Low concentration levels of PAHs such as phenanthrene can be measured using fluorescence spectroscopy at 255 nm excitation. In fluorescence spectroscopy, the emission intensity (signal) is directly proportional to the concentration of the fluorescent compound over a wide range of concentrations. The emission intensity is also directly dependent on the intensity of excitation, so the higher the intensity of the light source at 255 nm, the more sensitive the detection.

» **Activities**
**A.** In the passage on measuring PAHs by fluorescence spectroscopy, what excitation wavelength is given for phenanthrene?
**B.** Extend the passage on fluorescence detection of PAHs with a few more sentences that follow on from its last one.

» **Recorded data**
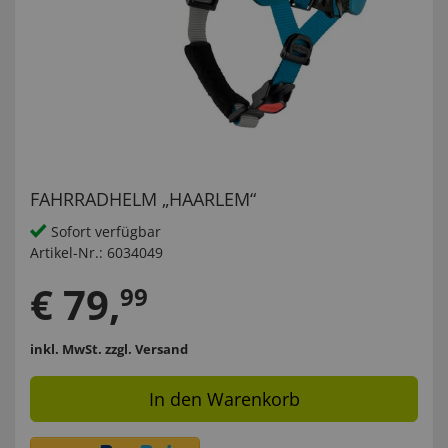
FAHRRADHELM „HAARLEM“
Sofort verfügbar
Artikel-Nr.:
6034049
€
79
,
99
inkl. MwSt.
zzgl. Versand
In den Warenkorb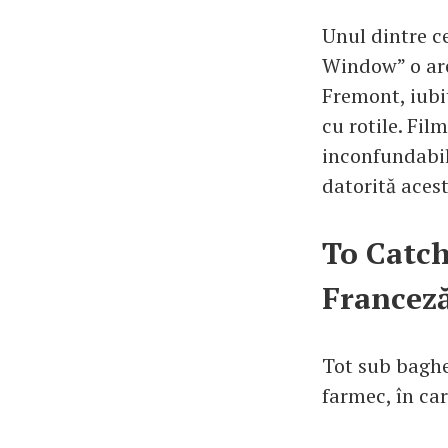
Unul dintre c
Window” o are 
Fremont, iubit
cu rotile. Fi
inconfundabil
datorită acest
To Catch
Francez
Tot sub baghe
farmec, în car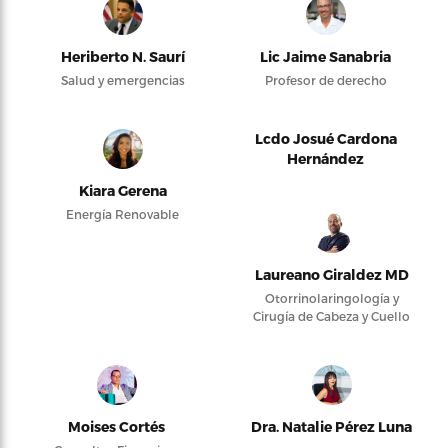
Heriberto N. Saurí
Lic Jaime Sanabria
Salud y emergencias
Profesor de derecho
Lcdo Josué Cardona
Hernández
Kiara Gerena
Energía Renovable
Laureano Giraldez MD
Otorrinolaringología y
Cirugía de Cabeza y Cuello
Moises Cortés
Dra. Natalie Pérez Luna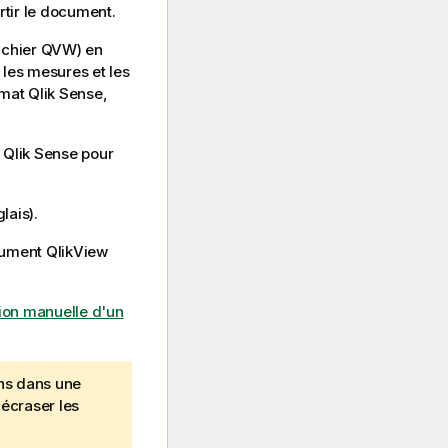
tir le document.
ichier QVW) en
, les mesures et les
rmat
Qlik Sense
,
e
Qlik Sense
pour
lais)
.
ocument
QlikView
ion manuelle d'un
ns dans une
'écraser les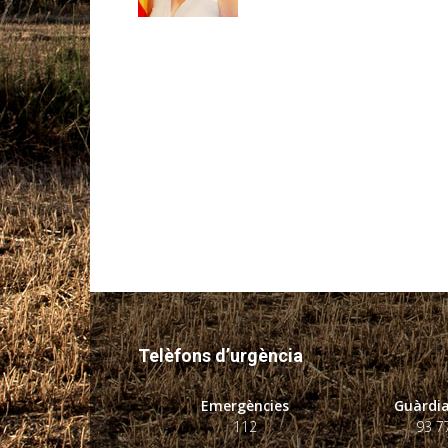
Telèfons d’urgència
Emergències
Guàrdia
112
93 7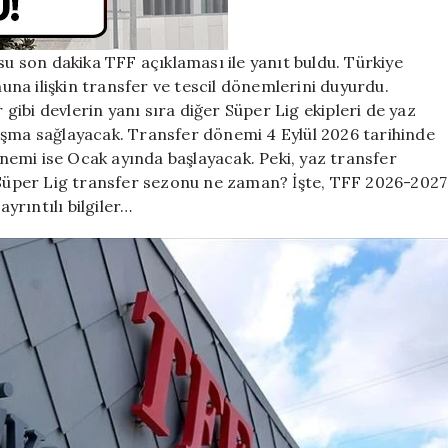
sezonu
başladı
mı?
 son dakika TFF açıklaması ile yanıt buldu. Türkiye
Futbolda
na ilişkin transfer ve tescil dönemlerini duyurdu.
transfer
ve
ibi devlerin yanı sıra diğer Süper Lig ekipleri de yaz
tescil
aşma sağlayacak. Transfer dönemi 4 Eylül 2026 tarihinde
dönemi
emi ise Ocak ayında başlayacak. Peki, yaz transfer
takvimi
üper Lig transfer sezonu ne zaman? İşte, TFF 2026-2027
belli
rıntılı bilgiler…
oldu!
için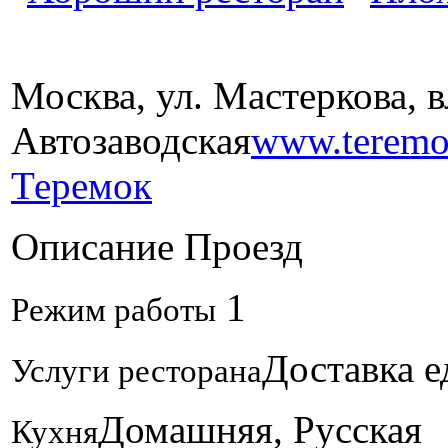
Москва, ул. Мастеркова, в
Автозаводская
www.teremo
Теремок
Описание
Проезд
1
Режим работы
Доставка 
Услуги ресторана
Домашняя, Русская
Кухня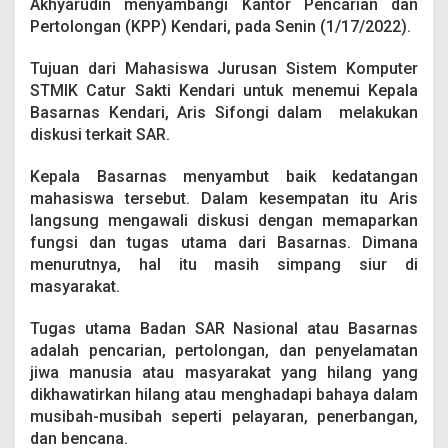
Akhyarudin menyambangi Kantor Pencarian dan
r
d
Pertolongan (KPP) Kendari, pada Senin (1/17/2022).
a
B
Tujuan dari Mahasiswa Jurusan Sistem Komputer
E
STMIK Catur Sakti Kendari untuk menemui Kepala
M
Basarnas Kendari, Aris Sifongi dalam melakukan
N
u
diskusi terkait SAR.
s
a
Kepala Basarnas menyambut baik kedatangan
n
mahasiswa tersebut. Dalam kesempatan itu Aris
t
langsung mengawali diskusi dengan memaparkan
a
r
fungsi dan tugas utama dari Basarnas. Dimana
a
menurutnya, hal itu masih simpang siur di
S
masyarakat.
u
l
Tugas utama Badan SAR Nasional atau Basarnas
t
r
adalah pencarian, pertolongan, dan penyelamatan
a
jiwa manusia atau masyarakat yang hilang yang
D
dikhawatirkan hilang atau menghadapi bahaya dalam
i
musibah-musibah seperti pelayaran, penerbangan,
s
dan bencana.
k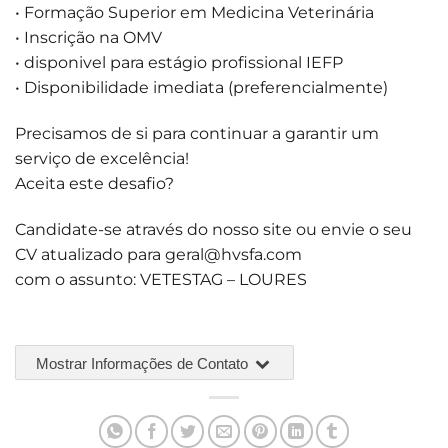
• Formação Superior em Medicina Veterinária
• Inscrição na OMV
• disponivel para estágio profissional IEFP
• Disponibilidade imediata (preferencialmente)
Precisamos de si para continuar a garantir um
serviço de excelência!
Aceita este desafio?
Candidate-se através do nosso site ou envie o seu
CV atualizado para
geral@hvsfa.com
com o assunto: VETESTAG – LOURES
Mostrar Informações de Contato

--

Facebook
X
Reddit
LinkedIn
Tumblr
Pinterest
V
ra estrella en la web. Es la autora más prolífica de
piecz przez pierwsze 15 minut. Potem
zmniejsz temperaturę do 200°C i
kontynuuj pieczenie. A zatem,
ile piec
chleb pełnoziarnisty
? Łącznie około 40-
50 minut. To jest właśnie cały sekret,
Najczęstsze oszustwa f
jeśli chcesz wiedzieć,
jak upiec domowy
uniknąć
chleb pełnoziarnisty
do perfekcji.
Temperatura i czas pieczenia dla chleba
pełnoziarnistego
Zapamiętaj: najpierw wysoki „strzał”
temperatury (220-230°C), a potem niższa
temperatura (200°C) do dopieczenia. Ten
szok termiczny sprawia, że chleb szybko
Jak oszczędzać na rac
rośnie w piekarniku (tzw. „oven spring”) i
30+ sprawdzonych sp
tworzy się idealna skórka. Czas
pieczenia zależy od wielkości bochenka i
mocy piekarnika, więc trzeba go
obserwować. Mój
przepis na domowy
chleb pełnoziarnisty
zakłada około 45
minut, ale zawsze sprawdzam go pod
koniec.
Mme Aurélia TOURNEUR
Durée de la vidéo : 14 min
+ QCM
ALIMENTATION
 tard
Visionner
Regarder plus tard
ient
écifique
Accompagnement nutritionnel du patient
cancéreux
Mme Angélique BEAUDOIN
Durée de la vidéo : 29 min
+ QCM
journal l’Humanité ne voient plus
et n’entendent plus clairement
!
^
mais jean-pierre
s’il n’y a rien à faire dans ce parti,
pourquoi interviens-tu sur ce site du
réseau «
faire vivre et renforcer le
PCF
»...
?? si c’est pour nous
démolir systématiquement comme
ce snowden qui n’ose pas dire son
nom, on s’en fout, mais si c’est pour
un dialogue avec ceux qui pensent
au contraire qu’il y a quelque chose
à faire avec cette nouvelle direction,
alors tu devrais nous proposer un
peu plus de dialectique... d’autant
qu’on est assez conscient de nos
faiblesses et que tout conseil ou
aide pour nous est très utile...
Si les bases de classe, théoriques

» **Task responses**
**A.** 255 nm

**B.**
Figure 1. Absorbance and flurorescence spectrum of phenathrene

Fluorometers operating in the deep UV wavelengths have traditionally used xenon flash or deuterium lamps to access the UVC spectrum. While these UV lamps deliver sufficient light across the deep UV, they have relatively complex circuitry and require expensive filters to screen out unwanted wavelengths adding to total system cost. UVC LEDs offer a less costly solution because of their relatively inexpensive drivers and the monochromaticity of the light source eliminates the needs for costly filters. However, the adoption of UVC LEDs in fluorescence applications has been hampered by low light output and short lifetime of early commercial devices, which leads to poor sensitivity in the application. Newly available lattice matched UVC LEDs offer higher intensity at 255 nm than lamp alternatives (Figure 2), which leads to better sensitivity at lower PAH concentrations to meet IMO limits. Additionally, the longer lifetime of these UVC LEDs can extend light source replacement cycles, reducing cost of ownership.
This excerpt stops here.